ASSIGNMENT: The entries below are to be returned as written, with all pictures dropped.

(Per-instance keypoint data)
Segment Open

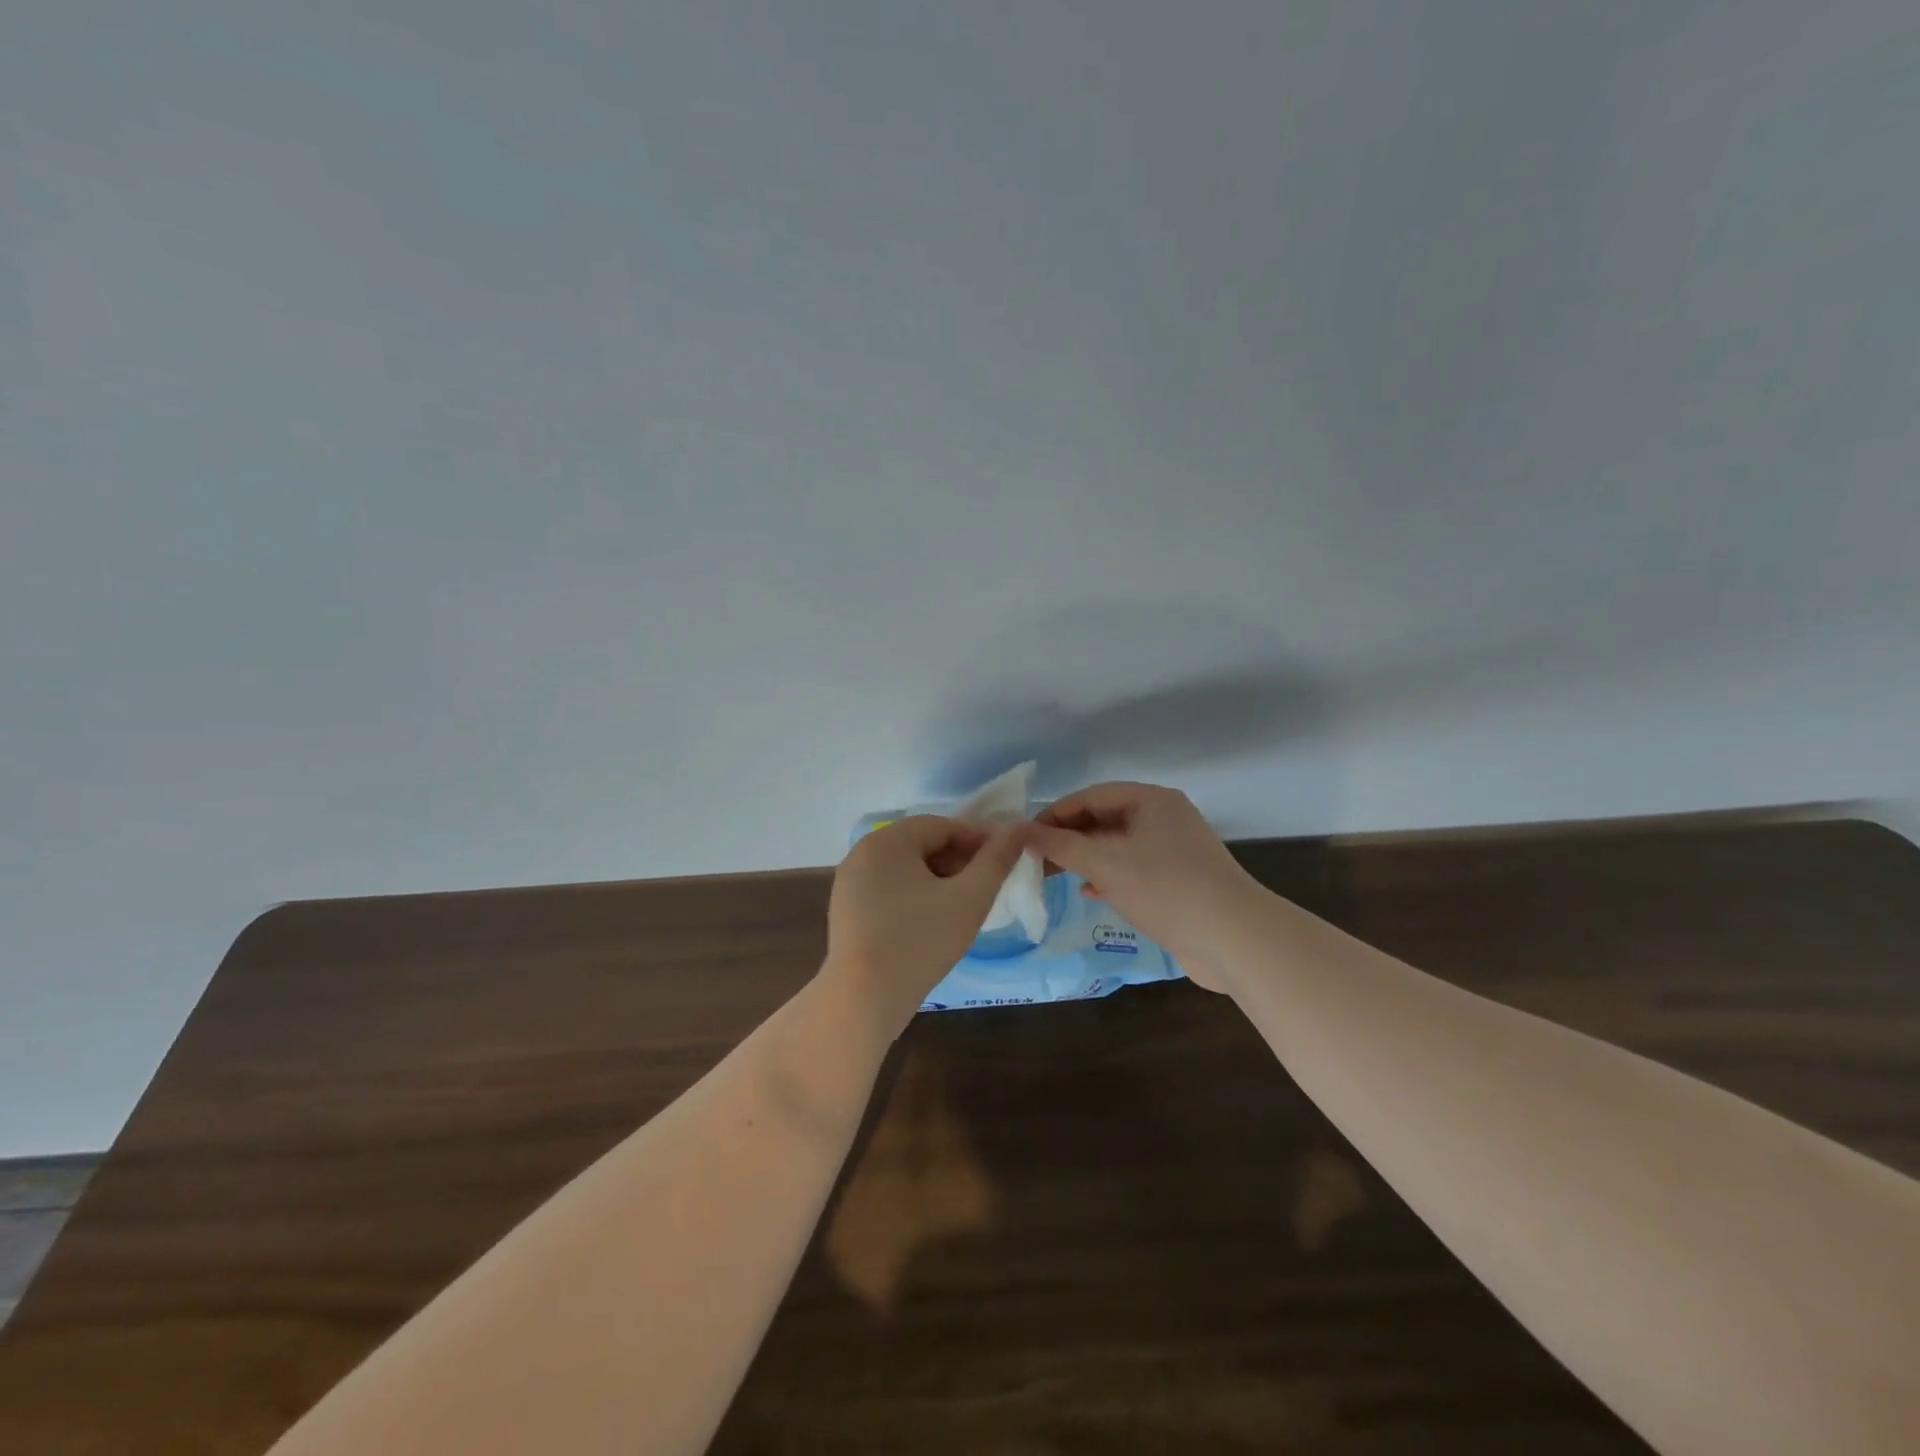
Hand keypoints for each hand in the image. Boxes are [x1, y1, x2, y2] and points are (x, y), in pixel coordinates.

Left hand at [824, 816, 1027, 1035]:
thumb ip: (996, 860)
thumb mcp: (970, 899)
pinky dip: (912, 896)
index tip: (1000, 865)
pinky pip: (887, 888)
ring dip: (937, 879)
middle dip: (956, 861)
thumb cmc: (921, 942)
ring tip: (960, 908)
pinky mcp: (845, 909)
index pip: (942, 826)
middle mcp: (862, 852)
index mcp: (887, 840)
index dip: (976, 841)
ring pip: (904, 868)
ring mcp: (849, 882)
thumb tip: (1019, 828)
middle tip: (983, 889)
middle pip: (921, 844)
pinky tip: (929, 924)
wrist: (863, 999)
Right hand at [1024, 782, 1259, 991]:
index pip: (1091, 796)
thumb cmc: (1166, 889)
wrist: (1234, 939)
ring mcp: (1173, 850)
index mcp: (1151, 801)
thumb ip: (1060, 846)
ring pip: (1117, 846)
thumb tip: (1019, 831)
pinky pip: (1133, 869)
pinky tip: (1089, 891)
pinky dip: (1108, 876)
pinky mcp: (1178, 881)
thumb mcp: (1106, 863)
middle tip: (1034, 859)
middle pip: (1104, 819)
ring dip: (1085, 858)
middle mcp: (1164, 818)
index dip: (1055, 814)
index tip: (1024, 836)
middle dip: (1068, 837)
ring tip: (1052, 875)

Segment Closed

ANSWER FOR THIS EXERCISE:
Hand keypoints for each hand in the image. Boxes are [x1, y1, x2, y2] and points are (x, y), in pixel coordinates.

Left hand at [824, 816, 1027, 1035]:
thumb ip: (996, 860)
thumb mcp: (970, 899)
pinky dip: (912, 896)
index tip: (1000, 865)
pinky pip: (887, 888)
ring dip: (937, 879)
middle dip: (956, 861)
thumb cmc: (921, 942)
ring tip: (960, 908)
pinky mcp: (845, 909)
index pip: (942, 826)
middle mcp: (862, 852)
index mcp: (887, 840)
index dip: (976, 841)
ring pip: (904, 868)
ring mcp: (849, 882)
thumb tip: (1019, 828)
middle tip: (983, 889)
middle pip: (921, 844)
pinky tip: (929, 924)
wrist: (863, 999)
Right hand at [1024, 782, 1259, 991]:
index pip: (1091, 796)
thumb cmc: (1166, 889)
wrist: (1234, 939)
ring mcp: (1173, 850)
index mcp: (1151, 801)
thumb ip: (1060, 846)
ring pip: (1117, 846)
thumb tip: (1019, 831)
pinky pip: (1133, 869)
pinky tip: (1089, 891)
pinky dip: (1108, 876)
pinky mcp: (1178, 881)
thumb mcp: (1106, 863)
middle tip: (1034, 859)
middle pip: (1104, 819)
ring dip: (1085, 858)
middle mcp: (1164, 818)
index dip: (1055, 814)
index tip: (1024, 836)
middle dip: (1068, 837)
ring tip: (1052, 875)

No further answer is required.